In the session “Advancing Delirium Care,” Dr. Christine Thomas presented Germany’s new interdisciplinary delirium guideline, rich in algorithms and cross-sector pathways. Prof. Başak Ceyda Meço (Türkiye) demonstrated how PC², clear communication, and consistent perioperative practices can drive improvement even in limited-resource settings. Dr. Peter Nydahl completed the session with early insights from the WDAD Success Stories initiative, emphasizing how real experiences from patients, families, and staff highlight the power of human connection in delirium care.
As a Delirium SIG member, reconnecting with EuGMS SIG colleagues, including meeting Dr. Johannes Trabert in person, was a personal highlight.
One of the most compelling talks came from Prof. Markus Hausmann, who integrated evidence on hormones, brain organization, and gender stereotypes to show how sex/gender differences arise from a complex biopsychosocial interplay. While hormonal effects are small but consistent, stereotype threat and societal expectations can influence cognitive performance even more strongly. Media examples demonstrated how nuanced scientific results are often reduced to misleading headlines, reinforcing outdated assumptions. The key takeaway resonated strongly: sex/gender differences exist, but there are no discrete “male” or “female” brains, and, as Prof. Diane Halpern reminded us, we don’t need to be the same to be equal.

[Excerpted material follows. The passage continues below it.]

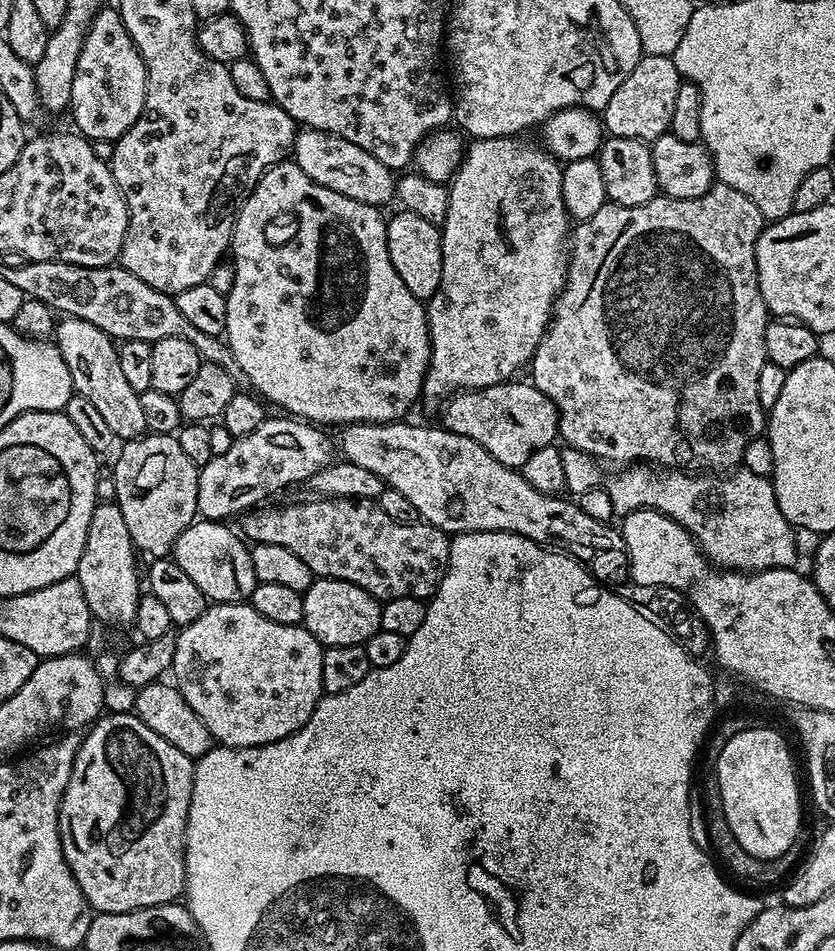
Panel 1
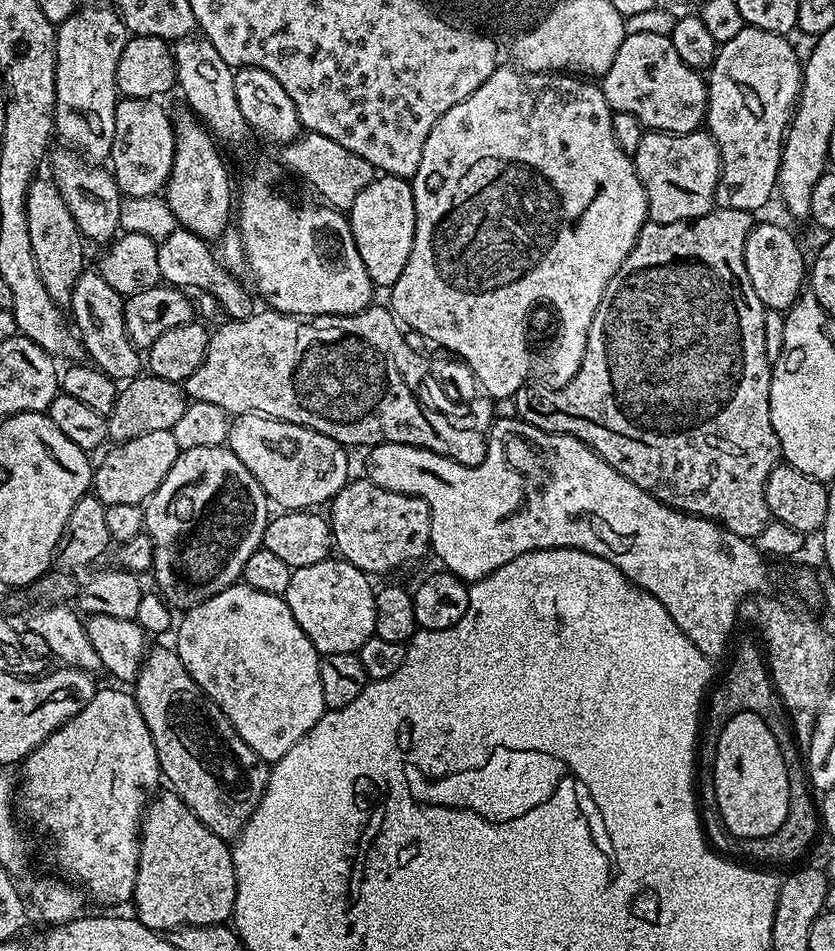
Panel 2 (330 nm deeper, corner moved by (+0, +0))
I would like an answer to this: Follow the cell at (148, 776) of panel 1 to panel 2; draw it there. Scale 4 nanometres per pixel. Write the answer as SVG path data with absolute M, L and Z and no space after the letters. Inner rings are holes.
M171 790L164 791L149 803L140 821L140 857L131 898L131 903L136 904L135 919L161 934L186 926L228 924L236 901L236 867L229 841L202 826L181 796Z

Workshops offered hands-on skills, including an SBI-based Mini-EEG Bootcamp on interpreting raw signals and recognizing artefacts. Poster sessions highlighted new findings from biomarkers to screening pathways, while the Young EDA Symposium brought fresh insights on brain stimulation, network modulation, and communication science.
The conference closed with an invitation to next year’s EDA meeting in Oslo, Norway (4–6 November 2026), promising another outstanding gathering of science, collaboration, and international engagement.